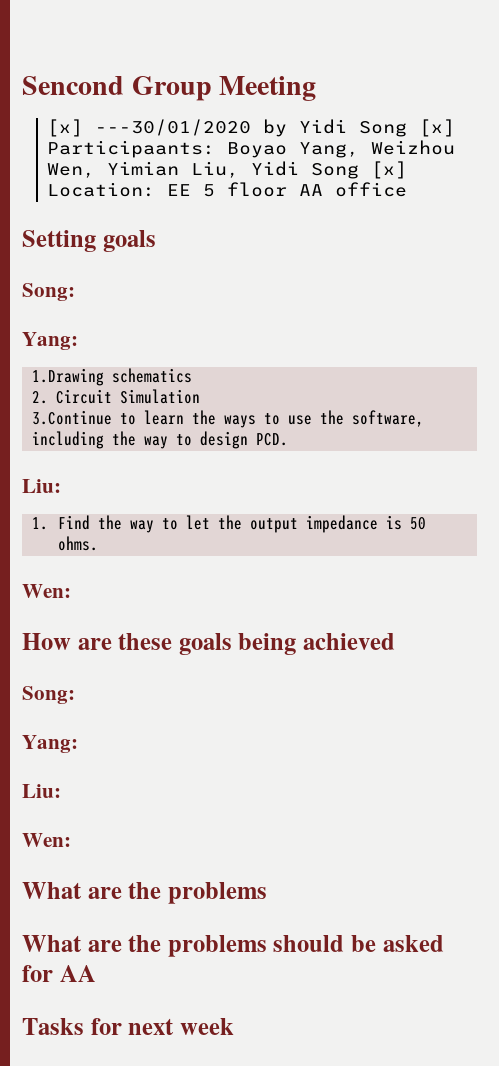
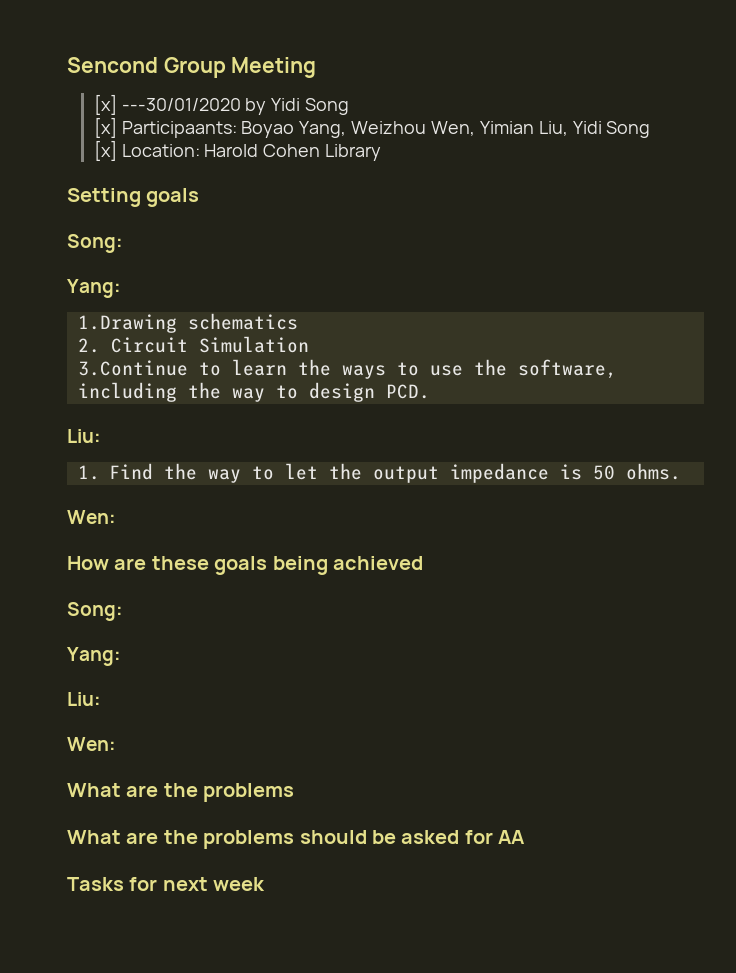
(408, 129) none -> (350, 106) //
(360, 171) none -> (651, 129) //
[167,182,408,197] EE 5 floor AA office -> [204,144,382,161] Harold Cohen Library

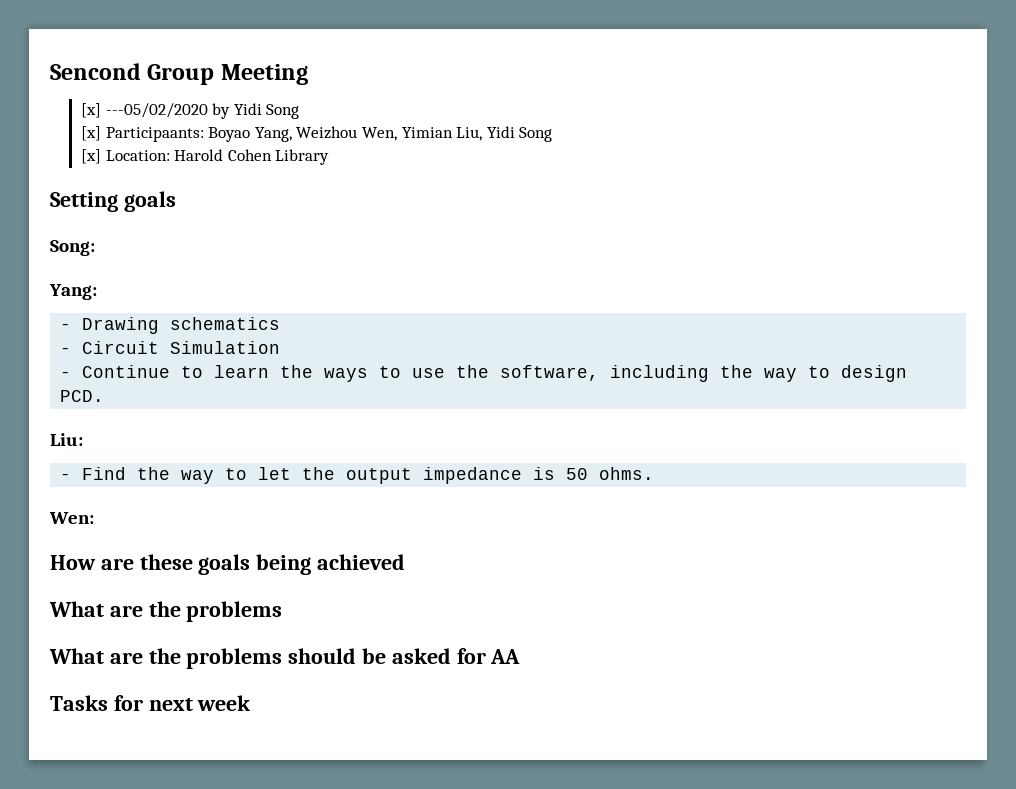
[121,98,241,111] ---30/01/2020 -> [105,103,208,118] ---05/02/2020
[77,314,177,333] 1.Drawing -> [60,317,160,334] - Drawing
[77,338,100,353] 2. -> [60,347,72,354] -
[77,360,188,376] 3.Continue -> [60,365,171,378] - Continue
[77,465,100,480] 1. -> [60,473,72,480] -
[67,602,123,621] [67,647,121,666] [67,692,101,706] [67,737,116,751] // Song: // Yang: // Liu: // Wen: -> (406, 562) none

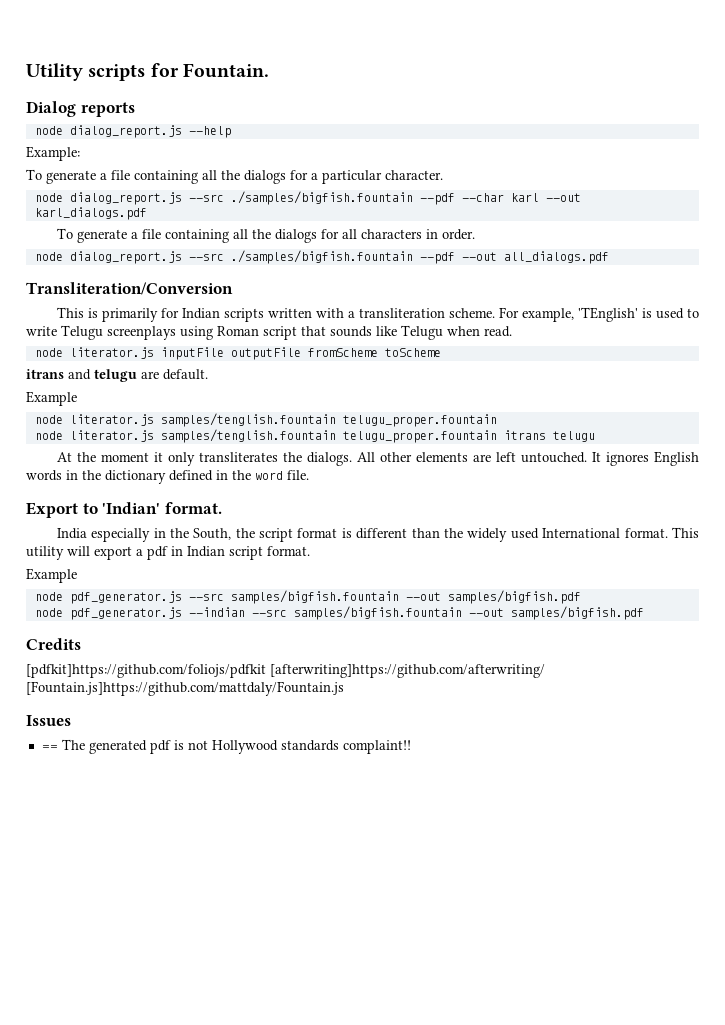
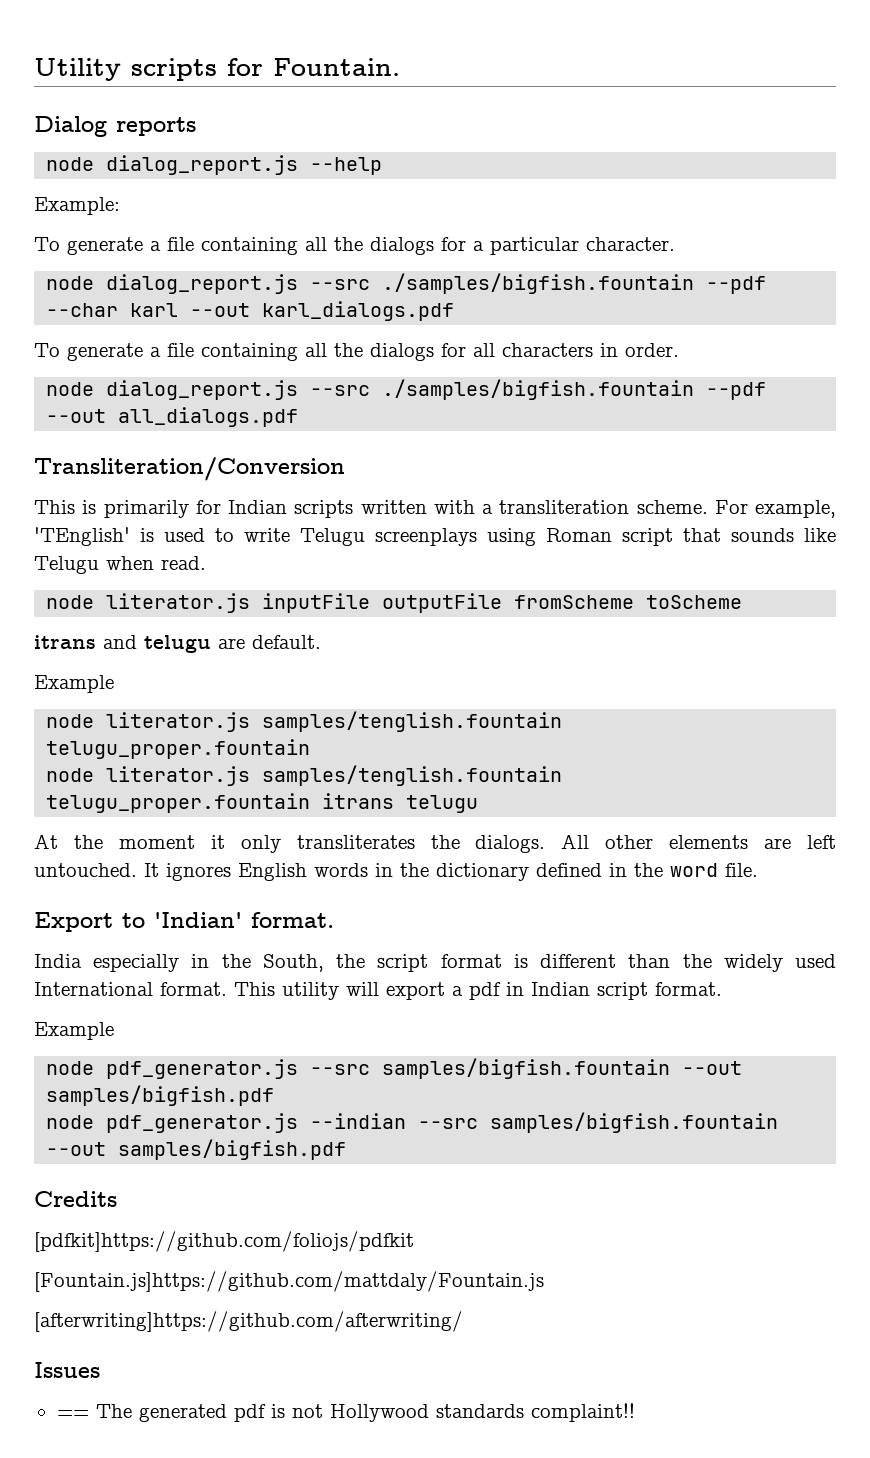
(266, 671) none -> [34,1271,544,1292] // [Fountain.js]https://github.com/mattdaly/Fountain.js //
[26,681,344,696] [Fountain.js]https://github.com/mattdaly/Fountain.js -> (463, 1321) none

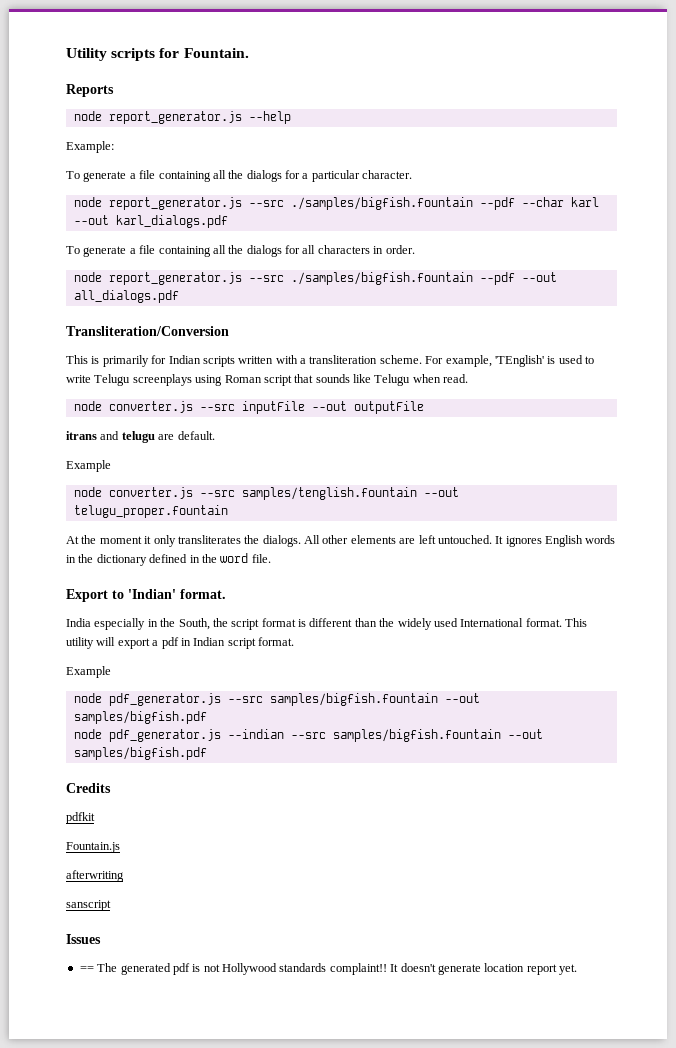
[34,116,196,137] [46,155,299,175] Dialog reports // node dialog_report.js -> [66,84,114,97] [73,111,242,124] Reports // node report_generator.js
[106,274,299,294] dialog_report.js -> [108,197,242,210] report_generator.js
[106,380,299,400] dialog_report.js -> [108,272,242,285] report_generator.js
[106,593,371,613] literator.js inputFile -> [108,401,347,414] converter.js --src inputFile --out
[514,595,743,609] fromScheme toScheme -> (424, 407) none
[106,711,563,732] [46,739,311,759] [46,765,563,786] [46,793,479,813] literator.js samples/tenglish.fountain telugu_proper.fountain // node literator.js samples/tenglish.fountain telugu_proper.fountain itrans telugu -> [108,487,459,500] [73,505,228,518] converter.js --src samples/tenglish.fountain --out telugu_proper.fountain
[34,1231,414,1252] [34,1271,544,1292] [34,1311,463,1332] [pdfkit]https://github.com/foliojs/pdfkit // [Fountain.js]https://github.com/mattdaly/Fountain.js // [afterwriting]https://github.com/afterwriting/ -> [66,812,95,824] [66,842,120,853] [66,870,124,882] [66,900,111,911] pdfkit // Fountain.js // afterwriting // sanscript
(635, 1412) none -> [390,963,577,975] It doesn't generate location report yet.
---------------
* [Aim of the exercise]: Output only the lines from the line that contains "[77,465,100,480] 1. ->" through the end of the material, both ends included, and skip every picture.

* [Written solution]:
[77,465,100,480] 1. -> [60,473,72,480] -
[67,602,123,621] [67,647,121,666] [67,692,101,706] [67,737,116,751] // Song: // Yang: // Liu: // Wen: -> (406, 562) none

(266, 671) none -> [34,1271,544,1292] // [Fountain.js]https://github.com/mattdaly/Fountain.js //
[26,681,344,696] [Fountain.js]https://github.com/mattdaly/Fountain.js -> (463, 1321) none

[34,116,196,137] [46,155,299,175] Dialog reports // node dialog_report.js -> [66,84,114,97] [73,111,242,124] Reports // node report_generator.js
[106,274,299,294] dialog_report.js -> [108,197,242,210] report_generator.js
[106,380,299,400] dialog_report.js -> [108,272,242,285] report_generator.js
[106,593,371,613] literator.js inputFile -> [108,401,347,414] converter.js --src inputFile --out
[514,595,743,609] fromScheme toScheme -> (424, 407) none
[106,711,563,732] [46,739,311,759] [46,765,563,786] [46,793,479,813] literator.js samples/tenglish.fountain telugu_proper.fountain // node literator.js samples/tenglish.fountain telugu_proper.fountain itrans telugu -> [108,487,459,500] [73,505,228,518] converter.js --src samples/tenglish.fountain --out telugu_proper.fountain
[34,1231,414,1252] [34,1271,544,1292] [34,1311,463,1332] [pdfkit]https://github.com/foliojs/pdfkit // [Fountain.js]https://github.com/mattdaly/Fountain.js // [afterwriting]https://github.com/afterwriting/ -> [66,812,95,824] [66,842,120,853] [66,870,124,882] [66,900,111,911] pdfkit // Fountain.js // afterwriting // sanscript
(635, 1412) none -> [390,963,577,975] It doesn't generate location report yet.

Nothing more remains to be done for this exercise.